§ To do
The reply to the records below should contain exactly the lines from the line with "Bedrooms and Bathrooms" through the line with "размещенных на сайте", and nothing besides.

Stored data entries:
● ● ● ● ● ● ●
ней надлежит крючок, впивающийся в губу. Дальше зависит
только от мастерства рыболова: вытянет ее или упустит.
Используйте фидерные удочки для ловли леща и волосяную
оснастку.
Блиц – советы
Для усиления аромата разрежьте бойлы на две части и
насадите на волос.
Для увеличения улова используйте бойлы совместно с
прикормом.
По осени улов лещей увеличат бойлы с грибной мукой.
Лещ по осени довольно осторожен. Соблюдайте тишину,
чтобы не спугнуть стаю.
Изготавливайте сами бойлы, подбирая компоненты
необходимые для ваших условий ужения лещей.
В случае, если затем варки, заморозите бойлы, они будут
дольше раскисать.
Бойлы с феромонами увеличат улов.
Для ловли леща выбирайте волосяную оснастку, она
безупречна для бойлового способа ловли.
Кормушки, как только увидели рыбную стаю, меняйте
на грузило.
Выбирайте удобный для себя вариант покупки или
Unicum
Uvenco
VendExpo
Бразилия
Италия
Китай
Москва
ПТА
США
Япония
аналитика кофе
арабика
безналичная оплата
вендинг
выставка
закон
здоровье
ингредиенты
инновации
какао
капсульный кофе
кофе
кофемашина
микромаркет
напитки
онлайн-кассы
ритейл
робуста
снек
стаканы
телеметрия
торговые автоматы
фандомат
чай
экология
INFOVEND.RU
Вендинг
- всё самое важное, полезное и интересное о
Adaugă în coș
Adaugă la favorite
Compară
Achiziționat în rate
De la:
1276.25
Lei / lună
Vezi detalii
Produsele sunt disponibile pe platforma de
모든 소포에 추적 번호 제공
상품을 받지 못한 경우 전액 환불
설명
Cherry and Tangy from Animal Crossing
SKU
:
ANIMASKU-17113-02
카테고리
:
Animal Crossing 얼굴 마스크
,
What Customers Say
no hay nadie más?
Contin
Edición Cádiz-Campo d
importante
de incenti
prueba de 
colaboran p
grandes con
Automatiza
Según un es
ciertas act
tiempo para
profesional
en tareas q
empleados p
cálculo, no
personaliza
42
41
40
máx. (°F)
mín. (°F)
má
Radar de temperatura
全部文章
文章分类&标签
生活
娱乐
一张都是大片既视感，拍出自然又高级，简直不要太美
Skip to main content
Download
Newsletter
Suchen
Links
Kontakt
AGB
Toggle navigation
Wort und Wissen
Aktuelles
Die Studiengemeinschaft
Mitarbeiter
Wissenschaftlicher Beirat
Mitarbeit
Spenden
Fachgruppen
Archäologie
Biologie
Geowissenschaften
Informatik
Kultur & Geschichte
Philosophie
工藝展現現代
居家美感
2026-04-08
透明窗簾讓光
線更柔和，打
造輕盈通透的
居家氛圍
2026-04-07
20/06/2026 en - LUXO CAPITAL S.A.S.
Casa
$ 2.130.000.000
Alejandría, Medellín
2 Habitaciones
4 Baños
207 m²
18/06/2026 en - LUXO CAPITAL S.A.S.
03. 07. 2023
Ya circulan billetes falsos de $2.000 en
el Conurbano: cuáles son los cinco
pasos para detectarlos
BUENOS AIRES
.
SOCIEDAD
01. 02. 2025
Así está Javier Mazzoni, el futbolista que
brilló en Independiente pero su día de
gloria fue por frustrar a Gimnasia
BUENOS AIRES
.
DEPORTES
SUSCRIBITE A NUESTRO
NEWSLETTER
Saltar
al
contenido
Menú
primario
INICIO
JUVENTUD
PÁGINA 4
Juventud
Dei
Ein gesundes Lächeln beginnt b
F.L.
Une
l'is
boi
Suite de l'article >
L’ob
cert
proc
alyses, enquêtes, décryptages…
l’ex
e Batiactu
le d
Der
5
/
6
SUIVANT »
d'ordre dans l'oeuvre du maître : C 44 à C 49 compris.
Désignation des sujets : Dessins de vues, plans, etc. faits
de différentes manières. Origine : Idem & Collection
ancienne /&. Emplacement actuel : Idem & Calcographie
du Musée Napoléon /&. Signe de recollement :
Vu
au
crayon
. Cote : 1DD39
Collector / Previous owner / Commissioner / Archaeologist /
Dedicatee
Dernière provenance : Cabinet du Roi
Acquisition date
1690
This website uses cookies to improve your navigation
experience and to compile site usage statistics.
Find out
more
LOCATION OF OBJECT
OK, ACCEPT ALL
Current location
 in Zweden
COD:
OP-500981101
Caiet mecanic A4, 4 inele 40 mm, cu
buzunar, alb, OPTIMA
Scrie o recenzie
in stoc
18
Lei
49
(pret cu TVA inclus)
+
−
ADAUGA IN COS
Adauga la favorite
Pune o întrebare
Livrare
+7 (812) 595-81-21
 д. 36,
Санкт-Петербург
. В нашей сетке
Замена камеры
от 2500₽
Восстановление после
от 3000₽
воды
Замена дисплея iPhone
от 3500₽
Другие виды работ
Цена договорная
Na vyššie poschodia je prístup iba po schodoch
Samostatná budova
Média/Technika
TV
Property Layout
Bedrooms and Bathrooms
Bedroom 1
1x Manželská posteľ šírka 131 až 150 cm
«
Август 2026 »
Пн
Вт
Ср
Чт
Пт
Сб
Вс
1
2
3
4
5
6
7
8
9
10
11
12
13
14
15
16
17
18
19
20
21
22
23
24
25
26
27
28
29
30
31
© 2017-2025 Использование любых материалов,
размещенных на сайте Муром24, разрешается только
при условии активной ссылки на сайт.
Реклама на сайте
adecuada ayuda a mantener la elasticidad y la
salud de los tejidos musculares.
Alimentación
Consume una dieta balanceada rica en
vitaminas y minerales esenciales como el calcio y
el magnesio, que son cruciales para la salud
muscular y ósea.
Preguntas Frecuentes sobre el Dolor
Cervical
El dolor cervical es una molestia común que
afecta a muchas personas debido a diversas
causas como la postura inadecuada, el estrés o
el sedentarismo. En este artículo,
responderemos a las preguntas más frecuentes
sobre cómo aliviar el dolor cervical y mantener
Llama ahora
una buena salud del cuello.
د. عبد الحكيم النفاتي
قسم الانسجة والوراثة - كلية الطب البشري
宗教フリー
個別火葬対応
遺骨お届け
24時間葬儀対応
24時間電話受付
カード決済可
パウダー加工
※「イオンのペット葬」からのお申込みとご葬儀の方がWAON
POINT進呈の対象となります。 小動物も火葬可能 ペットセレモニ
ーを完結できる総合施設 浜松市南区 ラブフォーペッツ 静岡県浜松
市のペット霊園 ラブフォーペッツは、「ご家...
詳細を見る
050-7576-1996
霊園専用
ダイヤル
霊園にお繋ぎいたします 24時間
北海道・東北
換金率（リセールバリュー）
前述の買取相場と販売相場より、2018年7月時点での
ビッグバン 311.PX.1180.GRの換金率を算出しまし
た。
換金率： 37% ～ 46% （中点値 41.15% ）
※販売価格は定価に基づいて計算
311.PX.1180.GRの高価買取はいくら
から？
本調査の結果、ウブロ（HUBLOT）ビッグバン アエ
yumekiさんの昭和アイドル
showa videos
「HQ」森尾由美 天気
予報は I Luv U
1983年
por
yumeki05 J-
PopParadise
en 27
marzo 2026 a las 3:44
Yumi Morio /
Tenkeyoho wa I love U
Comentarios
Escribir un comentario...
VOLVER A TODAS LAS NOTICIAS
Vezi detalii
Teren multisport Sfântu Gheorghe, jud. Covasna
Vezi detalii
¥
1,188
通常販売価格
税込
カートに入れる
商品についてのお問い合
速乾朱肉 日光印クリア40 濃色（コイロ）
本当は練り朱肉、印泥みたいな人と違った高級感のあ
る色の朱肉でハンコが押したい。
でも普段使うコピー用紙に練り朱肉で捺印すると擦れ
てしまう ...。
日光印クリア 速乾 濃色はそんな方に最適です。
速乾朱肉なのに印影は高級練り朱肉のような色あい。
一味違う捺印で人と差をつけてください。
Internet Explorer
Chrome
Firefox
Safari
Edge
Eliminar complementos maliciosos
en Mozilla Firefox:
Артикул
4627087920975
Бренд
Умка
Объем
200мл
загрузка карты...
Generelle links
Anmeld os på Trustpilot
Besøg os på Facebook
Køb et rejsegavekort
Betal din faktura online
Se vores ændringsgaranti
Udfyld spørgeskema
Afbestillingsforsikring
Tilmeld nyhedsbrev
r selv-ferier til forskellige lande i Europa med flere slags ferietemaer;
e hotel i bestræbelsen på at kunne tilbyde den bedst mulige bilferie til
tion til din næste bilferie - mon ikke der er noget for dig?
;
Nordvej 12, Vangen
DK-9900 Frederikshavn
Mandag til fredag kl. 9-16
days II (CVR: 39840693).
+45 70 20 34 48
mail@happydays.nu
● ● ● ● ● ● ●
§ Output
Bedrooms and Bathrooms
Bedroom 1
1x Manželská posteľ šírka 131 až 150 cm
«
Август 2026 »
Пн
Вт
Ср
Чт
Пт
Сб
Вс
1
2
3
4
5
6
7
8
9
10
11
12
13
14
15
16
17
18
19
20
21
22
23
24
25
26
27
28
29
30
31
© 2017-2025 Использование любых материалов,
размещенных на сайте Муром24, разрешается только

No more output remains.